Болящий дух врачует
песнопенье.
Гармонии таинственная власть
Тяжёлое искупит заблужденье
И укротит бунтующую страсть.
Душа певца, согласно
излитая,
Разрешена от всех своих скорбей;
И чистоту поэзия святая
И мир даёт причастнице своей.
Евгений Баратынский
Великая поэзия — это когда самые обычные слова преображаются в Боговдохновенный глагол. Когда привычные картины времен года — метели или оттепели, первого дождя или листопада — возвещают нам милосердие Господне.
Конечно, тут многое зависит от восприимчивости читателя к поэзии. Есть дар Божий, врученный поэту, но есть и дар быть читателем. Дар отзываться на слово, понимать его красоту, сопереживать мыслям и чувствам автора. Кажется, еще недавно почти никто не был обделен этими способностями, а сегодня вдумчивый читатель — это уже редкое явление. Почти такое же редкое, как настоящий поэт.

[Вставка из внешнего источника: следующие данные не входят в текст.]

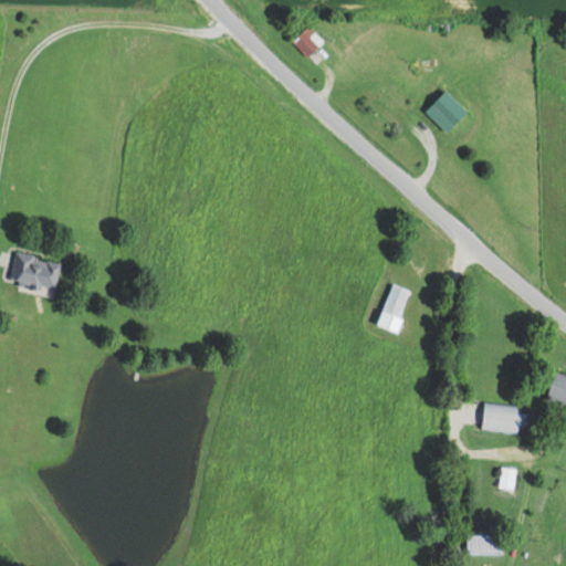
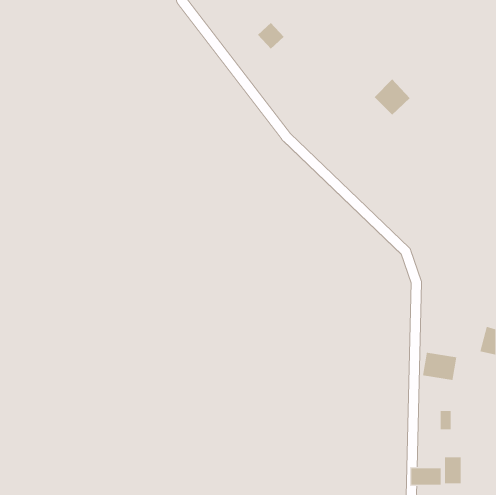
building: [9,254,60,292] -> none
building: [377,284,410,333] -> none
building: none -> [444,456,461,484]

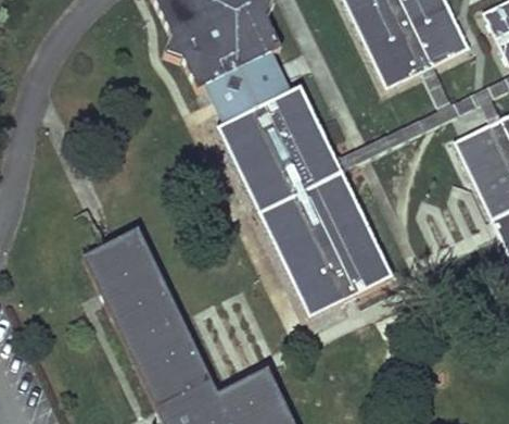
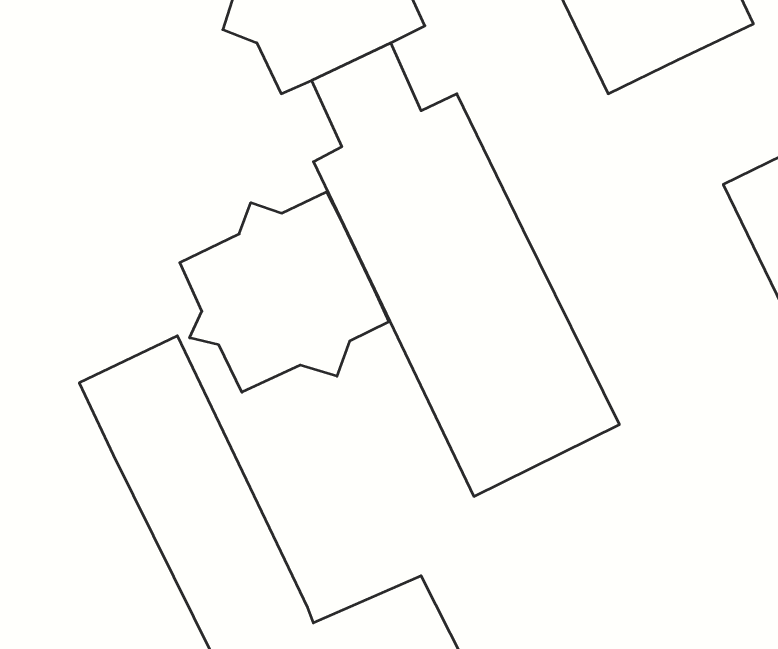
building: none -> [180,192,389,392]

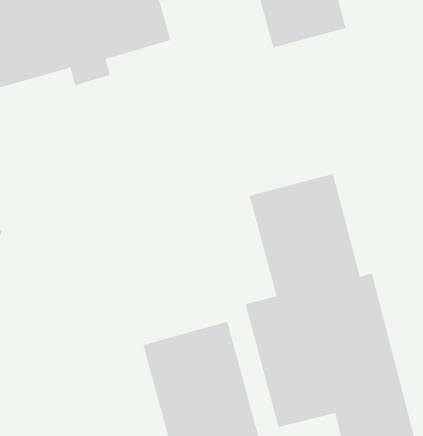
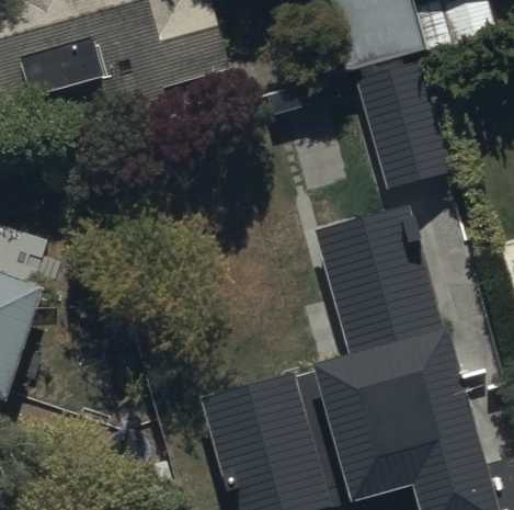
building: none -> [353,63,455,193]

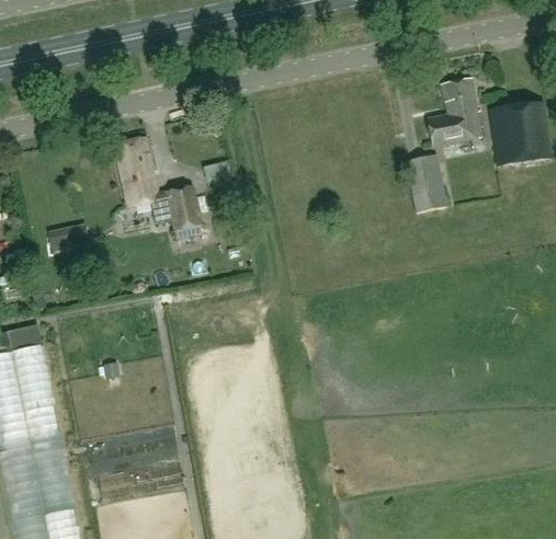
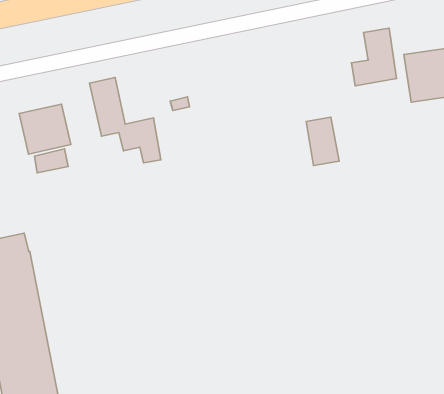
building: [407,156,446,214] -> [306,117,339,166]
building: none -> [19,104,71,154]

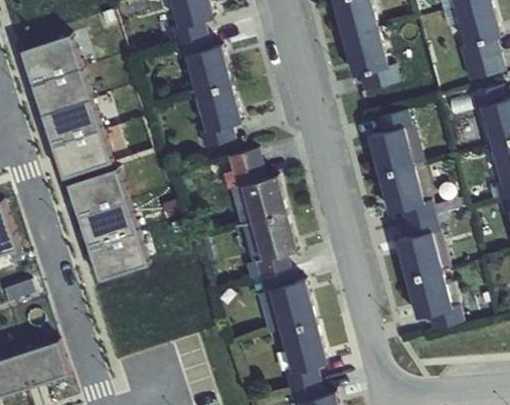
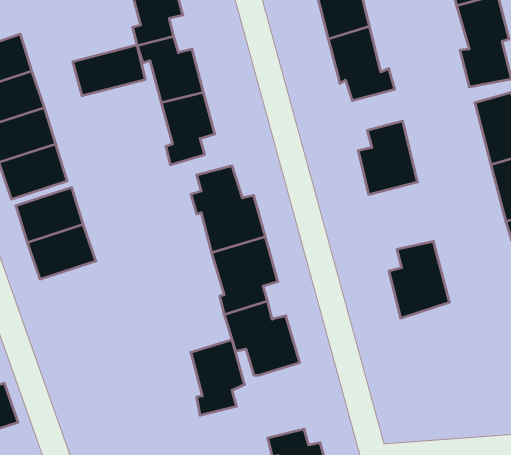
building: none -> [73,45,145,96]
building: [377,163,435,222] -> none
building: [89,232,148,280] -> none
building: [405,268,462,329] -> none
building: [281,322,328,388] -> [191,340,245,415]

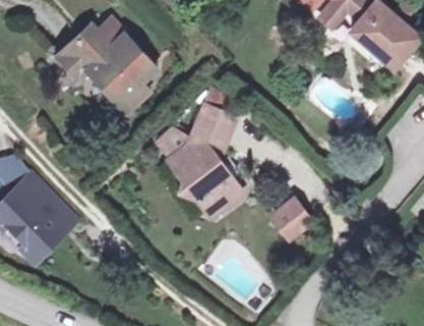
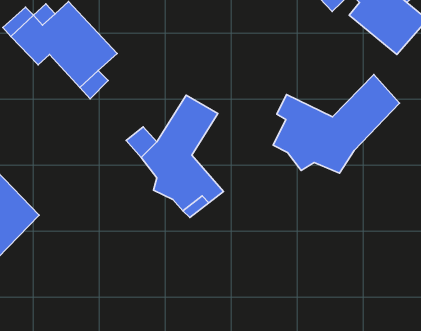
building: none -> [273,75,400,173]
building: [262,200,303,239] -> none

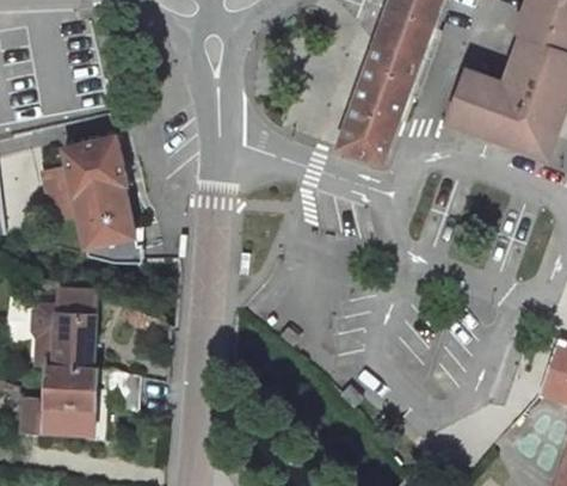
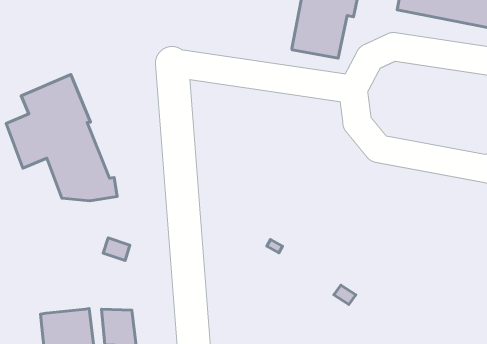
building: [31,287,97,367] -> none

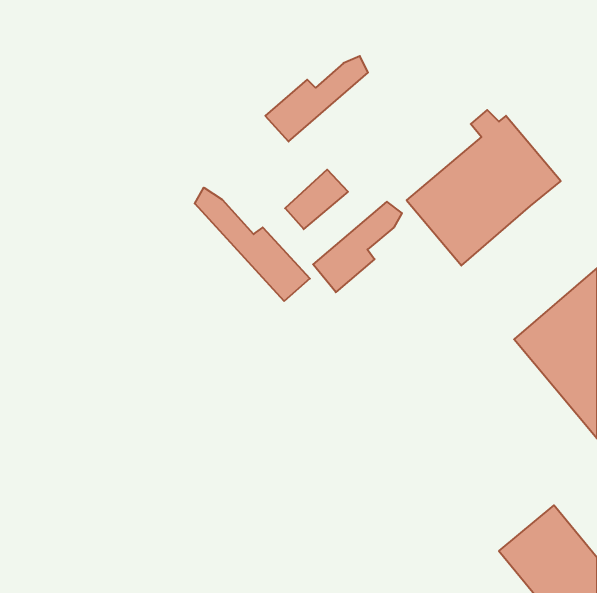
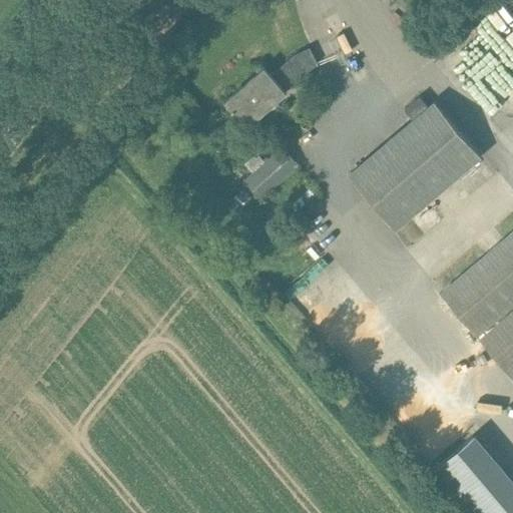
building: [195,188,310,301] -> none
building: [313,202,402,292] -> none

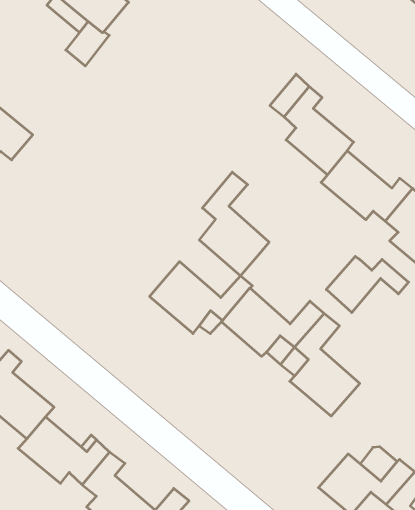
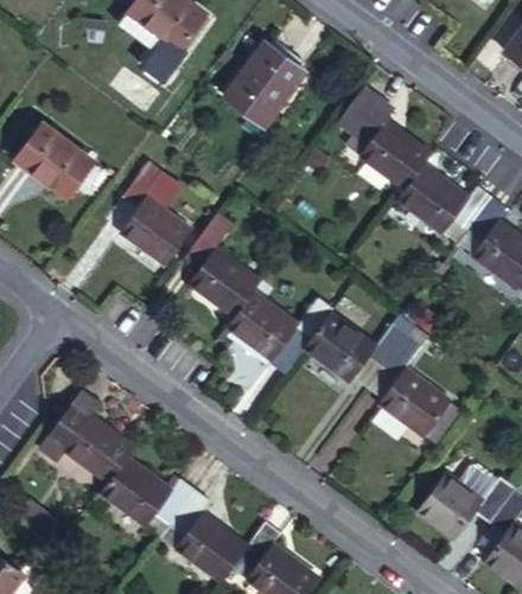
building: none -> [241,44,312,121]
building: none -> [106,161,192,264]
building: [199,172,269,276] -> [190,210,262,317]
building: [326,256,409,313] -> none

Но при этом все мы остро чувствуем нехватку поэзии — как острый недостаток в организме какого-то важного витамина. И чувствуют это даже те, кто к стихам равнодушен, ведь поэзия жизни — это не рифмованные строчки как таковые, а мироощущение, некий возвышающий душу напев. Как писал архиепископ Иоанн Сан-Францисский: «Поэзия — это не те стихи, которые мы пишем (она лучше)».
Однажды я спросил поэта Новеллу Николаевну Матвееву: «Какой замысел у Господа, когда он посылает в мир поэта? Зачем? Для чего?..»
Матвеева задумалась, а потом ответила: «Наверное, всё-таки для пробуждения совести в людях. Чтобы человек помнил о своём бессмертии, и о Нём, о Боге помышлял. Поэты, если они настоящие поэты, — они где-то близки к священникам. Они торопят нас к добру...»
Стихи — лишь эпиграф к деланию добра, но порой без этих нескольких строчек невозможно сделать первый шаг.
Важная особенность настоящего издания: все стихотворения и прозаические записи мы старались расположить по авторским датам написания (если таковые сохранились) — в соответствии с юлианским календарем, по которому и сегодня живет наша Церковь. Хотелось под каждым произведением сохранить именно точисло, какое поэт поставил в своей рукописи в XVIII, XIX или начале XX века. Смеем надеяться на то, что в какой-то мере нам это удалось, и чуткий, любящий поэзию читатель, перекидывая очередной лист календаря, почувствует, что каждый Божий день — это день стихоТворения.
Для того, чтобы сохранить авторские даты и цельность временного пространства, границей нашего «Дневника…» стали 1918-20 годы*, когда летоисчисление по юлианскому календарю в России было насильственно прервано.